В некоторых случаях мои соплеменники и родственники из Транскея посещали меня в Орландо, чтобы пожаловаться на сотрудничество отдельных вождей с правительством. Сабата выступал против Закона о содействии самоуправлению банту и не собирался менять своих убеждений, однако мои посетители опасались, что К. Д. Матанзима может свергнуть его (что в конце концов и произошло). Как-то Даливонга также приехал ко мне в гости. В это время проходил судебный процесс по делу о государственной измене, и я привез его с собой в Преторию на очередное судебное заседание. В зале суда Исраэль Майзельс представил Даливонгу судьям, и они любезно предоставили ему почетное место. Однако вне зала суда, когда Даливонга оказался среди обвиняемых, с ним общались уже не так почтительно. В ответ он начал агрессивно допытываться у окружающих, считавших его предателем, почему они возражали против правительственной политики «раздельного развития». Лилиан Нгойи заметила при этом: «Tybini, uyadelela lo mntu!» («Боже милостивый, ведь этот человек – провокатор!»)
32
Говорят, что жернова Господни мелют медленно, однако даже действия Всевышнего не могут соперничать по медлительности с судебной системой Южной Африки. 3 августа 1959 года, через два года и восемь месяцев после наших арестов и целого года юридических согласований, в Старой синагоге в Претории начался настоящий судебный процесс. Нам, наконец, было предъявлено официальное обвинение, и никто из тридцати обвиняемых не признал себя виновным.
Нашу команду защиты снова возглавил Исраэль Майзельс, которому помогали Сидни Кентридж, Брэм Фишер и Вернон Берранже.

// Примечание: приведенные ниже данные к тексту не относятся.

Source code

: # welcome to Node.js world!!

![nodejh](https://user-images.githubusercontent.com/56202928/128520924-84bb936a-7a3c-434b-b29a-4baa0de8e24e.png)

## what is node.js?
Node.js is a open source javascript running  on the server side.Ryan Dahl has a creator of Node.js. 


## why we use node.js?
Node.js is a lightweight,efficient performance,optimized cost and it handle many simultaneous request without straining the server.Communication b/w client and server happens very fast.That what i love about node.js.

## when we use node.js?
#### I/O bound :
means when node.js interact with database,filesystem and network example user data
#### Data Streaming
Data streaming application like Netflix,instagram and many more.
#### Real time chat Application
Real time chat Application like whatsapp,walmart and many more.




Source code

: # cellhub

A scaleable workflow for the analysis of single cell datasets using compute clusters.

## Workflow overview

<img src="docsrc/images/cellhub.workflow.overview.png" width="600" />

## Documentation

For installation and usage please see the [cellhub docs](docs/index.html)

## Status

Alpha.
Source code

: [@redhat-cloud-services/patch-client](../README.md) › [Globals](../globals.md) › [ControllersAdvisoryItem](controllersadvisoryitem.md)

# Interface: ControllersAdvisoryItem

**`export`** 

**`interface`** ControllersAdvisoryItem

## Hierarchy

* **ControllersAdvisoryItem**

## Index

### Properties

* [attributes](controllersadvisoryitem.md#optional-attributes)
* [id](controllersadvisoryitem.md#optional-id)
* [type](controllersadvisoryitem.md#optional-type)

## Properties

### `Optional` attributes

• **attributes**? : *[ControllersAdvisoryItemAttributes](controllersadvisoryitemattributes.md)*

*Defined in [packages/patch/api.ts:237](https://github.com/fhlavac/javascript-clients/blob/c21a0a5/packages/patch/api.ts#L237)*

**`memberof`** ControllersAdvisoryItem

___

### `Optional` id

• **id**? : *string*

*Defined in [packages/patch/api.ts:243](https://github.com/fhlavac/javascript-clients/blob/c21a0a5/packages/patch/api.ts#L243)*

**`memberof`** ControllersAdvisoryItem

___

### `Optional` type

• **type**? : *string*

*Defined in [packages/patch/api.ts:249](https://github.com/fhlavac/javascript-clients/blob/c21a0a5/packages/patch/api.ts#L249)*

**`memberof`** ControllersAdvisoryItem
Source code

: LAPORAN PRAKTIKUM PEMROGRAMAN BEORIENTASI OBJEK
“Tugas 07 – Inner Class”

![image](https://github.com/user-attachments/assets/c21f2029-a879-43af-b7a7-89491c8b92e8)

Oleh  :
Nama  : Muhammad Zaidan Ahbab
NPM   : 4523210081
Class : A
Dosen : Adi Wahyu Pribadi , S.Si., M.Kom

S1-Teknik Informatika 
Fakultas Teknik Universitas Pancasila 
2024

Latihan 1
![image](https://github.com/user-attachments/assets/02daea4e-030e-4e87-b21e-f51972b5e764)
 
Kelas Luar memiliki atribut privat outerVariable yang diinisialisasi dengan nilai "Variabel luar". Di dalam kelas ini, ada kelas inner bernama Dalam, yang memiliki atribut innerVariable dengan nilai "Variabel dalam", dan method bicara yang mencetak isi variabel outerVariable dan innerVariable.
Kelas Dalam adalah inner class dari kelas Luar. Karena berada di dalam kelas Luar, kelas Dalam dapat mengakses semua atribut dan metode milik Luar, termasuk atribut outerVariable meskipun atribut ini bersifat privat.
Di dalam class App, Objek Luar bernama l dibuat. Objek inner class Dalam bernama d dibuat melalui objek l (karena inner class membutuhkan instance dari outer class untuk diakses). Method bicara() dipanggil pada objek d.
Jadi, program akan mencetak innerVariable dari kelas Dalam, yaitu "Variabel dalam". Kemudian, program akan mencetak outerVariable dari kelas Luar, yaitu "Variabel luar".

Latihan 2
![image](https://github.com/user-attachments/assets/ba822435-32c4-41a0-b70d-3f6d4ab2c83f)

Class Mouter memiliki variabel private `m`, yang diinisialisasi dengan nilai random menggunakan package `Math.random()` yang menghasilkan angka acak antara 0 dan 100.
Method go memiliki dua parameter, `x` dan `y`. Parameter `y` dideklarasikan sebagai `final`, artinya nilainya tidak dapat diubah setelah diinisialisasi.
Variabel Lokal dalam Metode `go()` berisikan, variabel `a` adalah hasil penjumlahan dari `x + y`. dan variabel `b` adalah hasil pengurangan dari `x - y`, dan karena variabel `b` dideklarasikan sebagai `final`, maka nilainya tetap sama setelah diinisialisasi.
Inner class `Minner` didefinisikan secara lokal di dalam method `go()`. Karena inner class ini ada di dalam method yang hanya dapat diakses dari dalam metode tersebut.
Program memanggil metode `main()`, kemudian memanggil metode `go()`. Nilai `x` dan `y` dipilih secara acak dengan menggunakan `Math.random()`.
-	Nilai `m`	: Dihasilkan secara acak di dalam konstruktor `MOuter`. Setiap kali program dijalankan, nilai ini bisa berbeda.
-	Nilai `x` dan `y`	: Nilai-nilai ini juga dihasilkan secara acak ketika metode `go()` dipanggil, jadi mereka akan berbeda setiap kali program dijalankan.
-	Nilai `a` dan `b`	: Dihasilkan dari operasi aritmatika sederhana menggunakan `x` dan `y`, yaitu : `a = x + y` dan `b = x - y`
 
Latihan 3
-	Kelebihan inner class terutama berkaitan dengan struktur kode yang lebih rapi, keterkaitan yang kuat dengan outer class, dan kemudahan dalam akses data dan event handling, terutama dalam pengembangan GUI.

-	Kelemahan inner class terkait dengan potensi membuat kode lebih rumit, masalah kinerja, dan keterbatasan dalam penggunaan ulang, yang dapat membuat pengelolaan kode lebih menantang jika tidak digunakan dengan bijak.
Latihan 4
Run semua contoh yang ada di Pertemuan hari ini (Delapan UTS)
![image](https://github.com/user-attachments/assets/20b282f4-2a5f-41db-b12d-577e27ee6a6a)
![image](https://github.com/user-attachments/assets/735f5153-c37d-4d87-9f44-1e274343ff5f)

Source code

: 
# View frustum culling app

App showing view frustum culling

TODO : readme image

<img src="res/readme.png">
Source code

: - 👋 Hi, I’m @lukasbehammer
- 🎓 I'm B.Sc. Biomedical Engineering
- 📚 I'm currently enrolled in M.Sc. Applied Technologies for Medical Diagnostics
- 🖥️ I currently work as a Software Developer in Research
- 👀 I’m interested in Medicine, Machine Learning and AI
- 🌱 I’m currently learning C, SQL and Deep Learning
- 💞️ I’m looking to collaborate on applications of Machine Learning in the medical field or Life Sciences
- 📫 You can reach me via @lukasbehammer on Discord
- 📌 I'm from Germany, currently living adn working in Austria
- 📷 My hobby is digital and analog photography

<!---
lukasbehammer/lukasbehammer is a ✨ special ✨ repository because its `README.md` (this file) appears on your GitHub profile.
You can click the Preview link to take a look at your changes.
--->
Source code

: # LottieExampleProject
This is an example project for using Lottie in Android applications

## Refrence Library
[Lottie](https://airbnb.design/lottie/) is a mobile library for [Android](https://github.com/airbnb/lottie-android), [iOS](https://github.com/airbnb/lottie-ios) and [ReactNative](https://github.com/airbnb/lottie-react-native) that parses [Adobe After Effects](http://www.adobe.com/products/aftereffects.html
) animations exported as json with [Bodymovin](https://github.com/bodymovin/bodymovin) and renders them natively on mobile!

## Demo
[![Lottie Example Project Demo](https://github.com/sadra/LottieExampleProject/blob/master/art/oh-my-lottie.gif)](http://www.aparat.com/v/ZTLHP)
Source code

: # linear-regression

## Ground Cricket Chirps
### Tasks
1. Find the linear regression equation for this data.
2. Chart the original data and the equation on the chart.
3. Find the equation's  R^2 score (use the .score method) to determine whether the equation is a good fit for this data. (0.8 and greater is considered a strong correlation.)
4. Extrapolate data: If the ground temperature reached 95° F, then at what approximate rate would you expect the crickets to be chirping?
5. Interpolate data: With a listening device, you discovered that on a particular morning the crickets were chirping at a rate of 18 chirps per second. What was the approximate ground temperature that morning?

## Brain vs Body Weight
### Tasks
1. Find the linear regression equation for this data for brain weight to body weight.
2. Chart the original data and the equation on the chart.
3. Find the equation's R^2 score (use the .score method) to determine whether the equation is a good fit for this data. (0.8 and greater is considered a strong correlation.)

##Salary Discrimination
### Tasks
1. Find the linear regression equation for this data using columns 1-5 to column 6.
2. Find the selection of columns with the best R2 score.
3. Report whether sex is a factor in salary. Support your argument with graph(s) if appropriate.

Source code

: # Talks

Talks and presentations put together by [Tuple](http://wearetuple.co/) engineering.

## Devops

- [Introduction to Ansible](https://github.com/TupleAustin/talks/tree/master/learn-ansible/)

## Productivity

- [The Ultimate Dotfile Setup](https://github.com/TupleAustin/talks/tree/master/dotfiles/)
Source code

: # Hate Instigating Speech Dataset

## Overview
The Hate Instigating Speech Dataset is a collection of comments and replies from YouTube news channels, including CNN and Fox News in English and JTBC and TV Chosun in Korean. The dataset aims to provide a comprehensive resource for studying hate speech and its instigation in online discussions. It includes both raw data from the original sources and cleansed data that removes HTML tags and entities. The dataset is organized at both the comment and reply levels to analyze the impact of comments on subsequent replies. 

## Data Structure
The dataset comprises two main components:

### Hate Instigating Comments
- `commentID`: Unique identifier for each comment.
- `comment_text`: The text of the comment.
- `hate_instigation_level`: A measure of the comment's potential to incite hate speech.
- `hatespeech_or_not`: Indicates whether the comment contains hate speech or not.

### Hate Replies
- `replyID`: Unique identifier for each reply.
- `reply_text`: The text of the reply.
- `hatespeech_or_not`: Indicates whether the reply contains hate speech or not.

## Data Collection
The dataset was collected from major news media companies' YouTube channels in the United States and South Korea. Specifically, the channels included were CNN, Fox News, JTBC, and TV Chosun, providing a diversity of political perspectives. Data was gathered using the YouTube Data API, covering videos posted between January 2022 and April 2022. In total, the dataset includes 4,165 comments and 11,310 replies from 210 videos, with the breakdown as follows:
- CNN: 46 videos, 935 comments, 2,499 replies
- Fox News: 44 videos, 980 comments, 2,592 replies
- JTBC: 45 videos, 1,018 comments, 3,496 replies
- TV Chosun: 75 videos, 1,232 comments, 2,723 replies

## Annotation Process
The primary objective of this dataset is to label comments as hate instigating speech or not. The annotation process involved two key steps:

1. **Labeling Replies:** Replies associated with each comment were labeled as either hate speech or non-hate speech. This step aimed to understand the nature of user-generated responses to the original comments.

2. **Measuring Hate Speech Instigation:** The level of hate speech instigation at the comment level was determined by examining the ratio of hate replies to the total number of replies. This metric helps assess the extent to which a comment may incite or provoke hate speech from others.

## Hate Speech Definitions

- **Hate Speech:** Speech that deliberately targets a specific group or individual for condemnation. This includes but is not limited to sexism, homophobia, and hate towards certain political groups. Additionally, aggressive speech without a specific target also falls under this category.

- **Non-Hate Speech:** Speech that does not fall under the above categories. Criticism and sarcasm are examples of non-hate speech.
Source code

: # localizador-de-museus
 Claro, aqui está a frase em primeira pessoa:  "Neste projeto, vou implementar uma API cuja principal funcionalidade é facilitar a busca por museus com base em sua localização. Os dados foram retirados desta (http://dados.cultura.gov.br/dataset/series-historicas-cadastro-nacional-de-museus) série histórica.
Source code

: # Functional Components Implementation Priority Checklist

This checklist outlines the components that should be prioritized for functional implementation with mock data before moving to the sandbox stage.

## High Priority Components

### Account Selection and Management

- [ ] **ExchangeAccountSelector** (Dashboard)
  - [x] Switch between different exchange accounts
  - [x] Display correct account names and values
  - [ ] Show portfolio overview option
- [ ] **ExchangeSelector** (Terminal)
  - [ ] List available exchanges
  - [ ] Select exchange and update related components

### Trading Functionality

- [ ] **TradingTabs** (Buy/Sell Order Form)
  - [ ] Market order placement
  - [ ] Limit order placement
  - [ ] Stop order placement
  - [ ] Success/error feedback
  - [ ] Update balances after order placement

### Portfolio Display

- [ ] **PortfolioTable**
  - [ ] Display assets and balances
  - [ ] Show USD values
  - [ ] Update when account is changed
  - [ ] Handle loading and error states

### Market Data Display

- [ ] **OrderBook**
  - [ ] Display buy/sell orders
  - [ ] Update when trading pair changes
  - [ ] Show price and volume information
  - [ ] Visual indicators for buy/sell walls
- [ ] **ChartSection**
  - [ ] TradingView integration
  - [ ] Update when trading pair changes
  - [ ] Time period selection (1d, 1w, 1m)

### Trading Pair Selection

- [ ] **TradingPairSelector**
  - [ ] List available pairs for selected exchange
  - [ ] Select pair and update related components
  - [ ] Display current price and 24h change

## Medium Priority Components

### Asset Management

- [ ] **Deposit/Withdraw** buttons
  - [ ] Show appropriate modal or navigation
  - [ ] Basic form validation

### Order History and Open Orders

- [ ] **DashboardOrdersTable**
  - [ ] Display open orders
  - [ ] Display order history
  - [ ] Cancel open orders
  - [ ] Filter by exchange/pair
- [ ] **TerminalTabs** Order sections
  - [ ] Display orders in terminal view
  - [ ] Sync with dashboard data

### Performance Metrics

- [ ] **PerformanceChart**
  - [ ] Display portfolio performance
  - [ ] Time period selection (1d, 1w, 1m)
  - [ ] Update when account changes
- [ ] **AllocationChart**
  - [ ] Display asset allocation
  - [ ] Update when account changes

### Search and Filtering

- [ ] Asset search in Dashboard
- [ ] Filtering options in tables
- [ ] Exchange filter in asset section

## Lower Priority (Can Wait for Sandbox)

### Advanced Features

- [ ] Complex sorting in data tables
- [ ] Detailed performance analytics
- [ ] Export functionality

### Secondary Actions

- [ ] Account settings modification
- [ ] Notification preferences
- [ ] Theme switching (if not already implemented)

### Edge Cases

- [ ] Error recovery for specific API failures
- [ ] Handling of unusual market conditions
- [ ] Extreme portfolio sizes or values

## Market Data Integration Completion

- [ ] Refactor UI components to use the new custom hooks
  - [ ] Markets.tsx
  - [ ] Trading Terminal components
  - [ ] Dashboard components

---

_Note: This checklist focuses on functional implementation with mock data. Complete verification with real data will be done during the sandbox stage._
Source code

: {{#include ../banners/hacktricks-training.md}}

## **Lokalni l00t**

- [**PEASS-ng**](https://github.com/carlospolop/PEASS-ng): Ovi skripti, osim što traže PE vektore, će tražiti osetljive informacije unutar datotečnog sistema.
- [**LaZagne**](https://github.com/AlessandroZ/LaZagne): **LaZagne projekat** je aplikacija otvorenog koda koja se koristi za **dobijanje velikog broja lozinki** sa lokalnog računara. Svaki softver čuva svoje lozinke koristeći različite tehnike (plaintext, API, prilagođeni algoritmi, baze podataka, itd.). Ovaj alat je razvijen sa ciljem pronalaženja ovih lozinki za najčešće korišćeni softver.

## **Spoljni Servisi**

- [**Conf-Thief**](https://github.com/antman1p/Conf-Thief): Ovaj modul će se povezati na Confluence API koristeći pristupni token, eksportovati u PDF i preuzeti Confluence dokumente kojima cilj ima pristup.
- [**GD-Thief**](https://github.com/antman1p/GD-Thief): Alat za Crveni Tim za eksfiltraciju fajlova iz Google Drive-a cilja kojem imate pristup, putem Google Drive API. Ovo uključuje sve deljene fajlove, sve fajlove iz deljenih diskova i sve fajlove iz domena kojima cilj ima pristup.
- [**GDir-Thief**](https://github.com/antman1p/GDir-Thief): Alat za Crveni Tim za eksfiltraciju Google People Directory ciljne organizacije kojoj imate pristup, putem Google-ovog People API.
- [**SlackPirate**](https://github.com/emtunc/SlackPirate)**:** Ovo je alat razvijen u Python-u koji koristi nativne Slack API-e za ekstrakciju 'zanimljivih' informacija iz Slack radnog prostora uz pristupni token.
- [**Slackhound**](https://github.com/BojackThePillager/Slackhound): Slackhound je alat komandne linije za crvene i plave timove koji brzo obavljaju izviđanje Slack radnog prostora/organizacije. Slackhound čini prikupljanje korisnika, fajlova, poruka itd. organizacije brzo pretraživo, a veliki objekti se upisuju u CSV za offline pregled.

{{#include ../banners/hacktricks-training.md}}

На этот раз нам предстояло весьма серьезное испытание. В течение первых двух месяцев рассмотрения дела гособвинение внесло в протокол около двух тысяч документов и вызвало двести десять свидетелей, двести из которых являлись сотрудниками спецотдела полиции. Эти лица признались, что, выдавая себя за членов Африканского национального конгресса, они прятались в шкафах и под кроватями и вообще шли на всевозможные уловки, включая обман окружающих, лишь бы получить любую информацию о нашей организации. Тем не менее многие документы и стенограммы выступлений, представленные обвинением, относились к числу общедоступной информации. Как и прежде, бо́льшая часть доказательств обвинения представляла собой книги, бумаги и документы, изъятые у обвиняемых во время многочисленных полицейских рейдов, которые были проведены в период с 1952 по 1956 год, а также записи, сделанные полицией на заседаниях АНК в тот же период. Отчеты сотрудников спецотдела полиции о наших выступлениях на этих заседаниях, как правило, были достаточно путаными. Мы шутили, что из-за плохой акустики зала суда и путаных и неточных отчетов детективов спецотдела полиции нас могут оштрафовать за то, чего мы не говорили, посадить в тюрьму за то, чего мы не могли расслышать, и повесить за то, чего мы не делали.
Каждый день в обеденное время нам разрешалось сидеть в просторном саду находившегося по соседству дома приходского священника, где нас угощали блюдами, приготовленными грозной миссис Таянаги Пиллэй и ее подругами в индийских традициях – с массой пряностей. Кроме того, во время утренних и вечерних перерывов нам приносили чай и кофе с бутербродами. Эти короткие передышки были похожи на крошечные каникулы от суда. У нас также появлялась возможность обсудить друг с другом разные политические вопросы. Эти мгновенья в тени палисандровых деревьев на лужайке дома приходского священника были самыми приятными во время судебного разбирательства, поскольку во многих отношениях этот судебный процесс был скорее испытанием нашей выносливости, чем судом справедливости.